剪枝模型通过继承class BasePruningMethod()来执行剪枝, 内部有若干方法: call, apply_mask, apply, prune, remove等等. 一般来说, 用户只需要实现__init__, 和compute_mask两个函数即可完成自定义的剪枝规则设定.

In [101]:
# 自定义剪枝方法的类, 一定要继承prune.BasePruningMethod
class custom_prune(prune.BasePruningMethod):
    PRUNING_TYPE = "unstructured"

    # 内部实现compute_mask函数, 完成程序员自己定义的剪枝规则, 本质上就是如何去mask掉权重参数
    def compute_mask(self, t, default_mask):
        mask = default_mask.clone()
        # 此处定义的规则是每隔一个参数就遮掩掉一个, 最终参与剪枝的参数量的50%被mask掉
        mask.view(-1)[::2] = 0
        return mask

# 自定义剪枝方法的函数, 内部直接调用剪枝类的方法apply
def custome_unstructured_pruning(module, name):
    custom_prune.apply(module, name)
    return module

In [102]:
import time
# 实例化模型类
model = LeNet().to(device=device)

start = time.time()
# 调用自定义剪枝方法的函数, 对model中的第2个全连接层fc2中的偏置bias执行自定义剪枝
custome_unstructured_pruning(model.fc2, name="bias")

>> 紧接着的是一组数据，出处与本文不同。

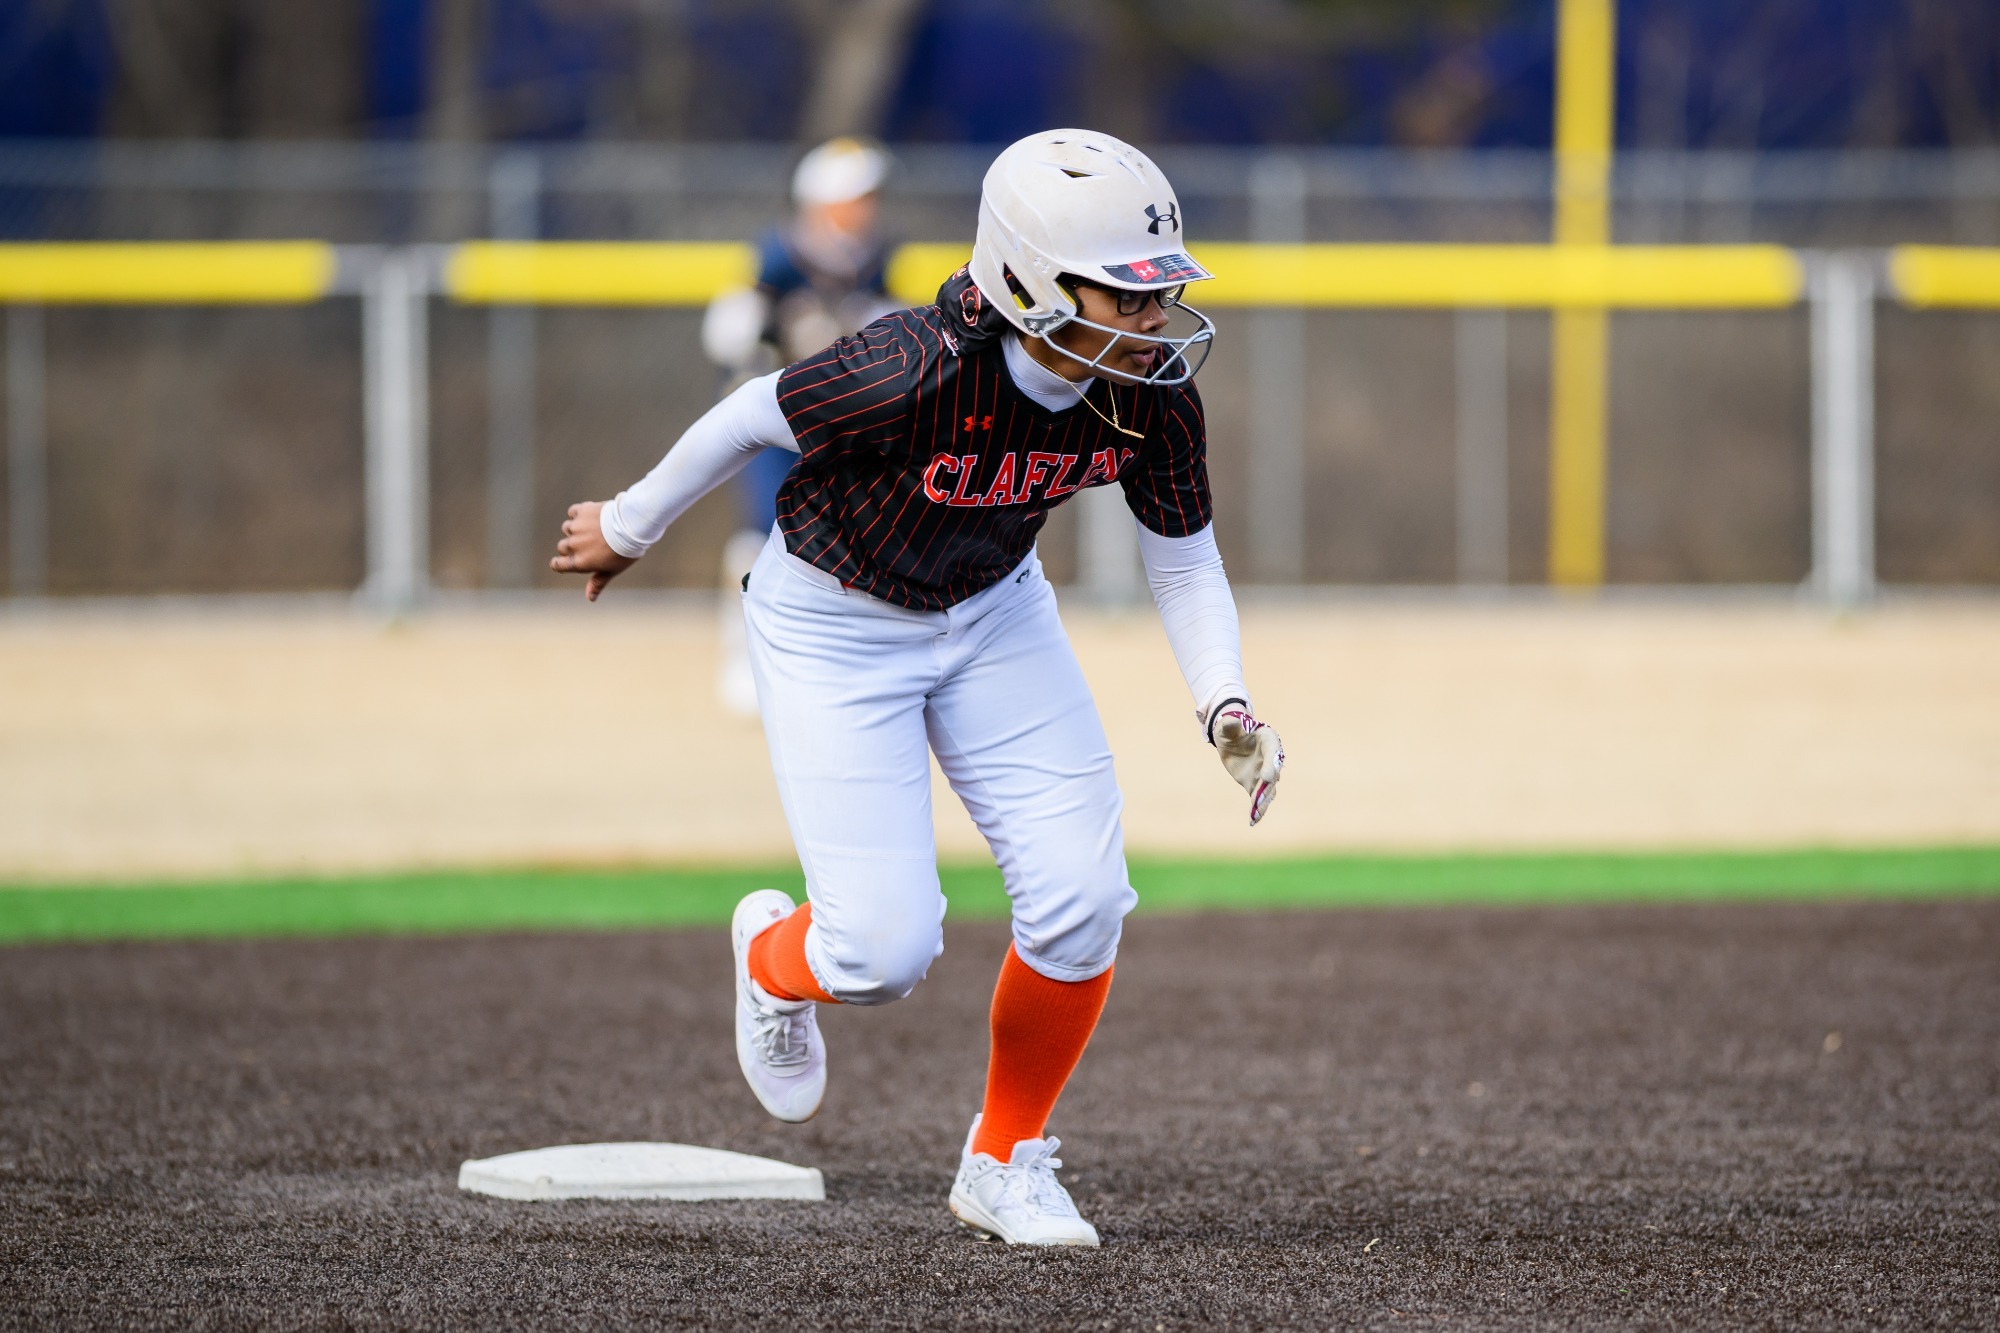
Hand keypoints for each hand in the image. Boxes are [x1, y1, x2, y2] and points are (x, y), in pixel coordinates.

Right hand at [550, 501, 637, 601]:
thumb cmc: (624, 552)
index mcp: (579, 562)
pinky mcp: (581, 511)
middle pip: (562, 547)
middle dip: (571, 546)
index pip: (557, 565)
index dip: (560, 563)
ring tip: (593, 529)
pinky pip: (573, 512)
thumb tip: (590, 599)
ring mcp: (576, 527)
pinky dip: (579, 514)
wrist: (631, 526)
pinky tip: (591, 517)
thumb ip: (598, 583)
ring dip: (575, 529)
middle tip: (589, 544)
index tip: (566, 560)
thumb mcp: (612, 570)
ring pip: (567, 528)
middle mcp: (573, 545)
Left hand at [1209, 702, 1284, 825]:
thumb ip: (1229, 726)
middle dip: (1267, 787)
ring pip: (1268, 790)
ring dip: (1263, 802)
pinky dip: (1257, 810)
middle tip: (1261, 798)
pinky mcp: (1255, 784)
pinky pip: (1258, 798)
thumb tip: (1229, 722)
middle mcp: (1271, 759)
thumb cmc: (1231, 729)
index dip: (1270, 766)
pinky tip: (1253, 821)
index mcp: (1268, 740)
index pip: (1272, 753)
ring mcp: (1264, 773)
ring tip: (1257, 814)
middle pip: (1272, 775)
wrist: (1231, 739)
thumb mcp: (1227, 727)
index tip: (1266, 777)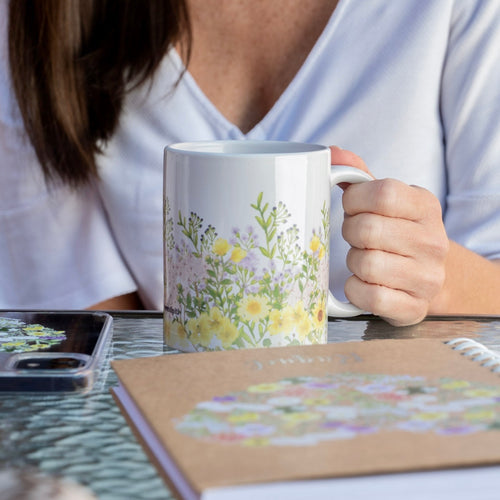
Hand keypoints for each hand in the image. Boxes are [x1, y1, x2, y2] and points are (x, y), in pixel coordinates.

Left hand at [330, 146, 449, 325]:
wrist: (427, 276)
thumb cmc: (395, 232)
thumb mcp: (385, 200)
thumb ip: (358, 175)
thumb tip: (331, 153)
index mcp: (425, 206)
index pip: (383, 193)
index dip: (354, 200)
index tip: (352, 207)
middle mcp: (433, 241)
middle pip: (367, 229)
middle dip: (350, 232)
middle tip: (357, 236)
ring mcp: (427, 277)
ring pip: (366, 264)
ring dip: (353, 262)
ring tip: (363, 259)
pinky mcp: (413, 307)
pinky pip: (369, 296)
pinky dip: (355, 290)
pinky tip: (363, 283)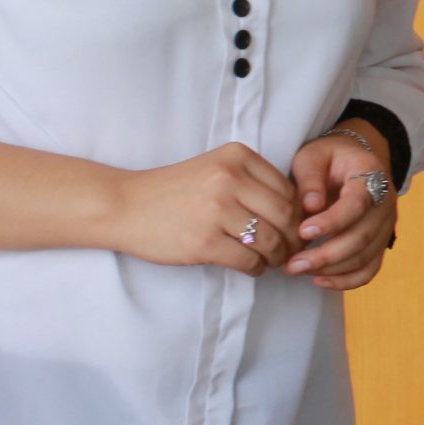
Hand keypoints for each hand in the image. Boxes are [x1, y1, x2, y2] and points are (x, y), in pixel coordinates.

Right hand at [108, 142, 302, 275]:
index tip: (297, 227)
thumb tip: (298, 211)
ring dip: (278, 256)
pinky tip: (253, 267)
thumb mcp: (215, 168)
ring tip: (274, 260)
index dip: (299, 213)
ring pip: (270, 240)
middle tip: (293, 250)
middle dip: (295, 237)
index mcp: (237, 156)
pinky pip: (248, 260)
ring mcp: (217, 211)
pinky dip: (257, 268)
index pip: (288, 188)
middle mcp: (230, 179)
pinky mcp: (204, 242)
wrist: (125, 206)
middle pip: (286, 215)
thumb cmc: (174, 190)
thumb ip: (252, 181)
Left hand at [284, 128, 399, 289]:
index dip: (331, 221)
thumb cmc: (329, 158)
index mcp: (370, 176)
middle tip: (292, 264)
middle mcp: (385, 203)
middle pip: (362, 237)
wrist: (355, 160)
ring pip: (365, 257)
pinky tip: (319, 281)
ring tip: (297, 270)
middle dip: (326, 255)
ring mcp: (385, 226)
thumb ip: (310, 177)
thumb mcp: (313, 155)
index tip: (302, 231)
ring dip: (331, 270)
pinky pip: (369, 269)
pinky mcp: (380, 243)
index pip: (356, 204)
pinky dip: (347, 281)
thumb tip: (310, 206)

# 剪枝成功的最大标志, 就是拥有了bias_mask参数
print(model.fc2.bias_mask)

# 打印一下自定义剪枝的耗时
duration = time.time() - start
print(duration * 1000, 'ms')

tensor([0., 1., 0., 1., 0., 1., 0., 1., 0., 1., 0., 1., 0., 1., 0., 1., 0., 1.,
        0., 1., 0., 1., 0., 1., 0., 1., 0., 1., 0., 1., 0., 1., 0., 1., 0., 1.,
        0., 1., 0., 1., 0., 1., 0., 1., 0., 1., 0., 1., 0., 1., 0., 1., 0., 1.,
        0., 1., 0., 1., 0., 1., 0., 1., 0., 1., 0., 1., 0., 1., 0., 1., 0., 1.,
        0., 1., 0., 1., 0., 1., 0., 1., 0., 1., 0., 1.])
1.9998550415039062 ms


结论: 打印出来的bias_mask张量, 完全是按照预定义的方式每隔一位遮掩掉一位, 0和1交替出现, 后续执行remove操作的时候, 原始的bias_orig中的权重就会同样的被每隔一位剪枝掉一位. 在GPU机器上执行自定义剪枝速度特别快, 仅需1.7ms.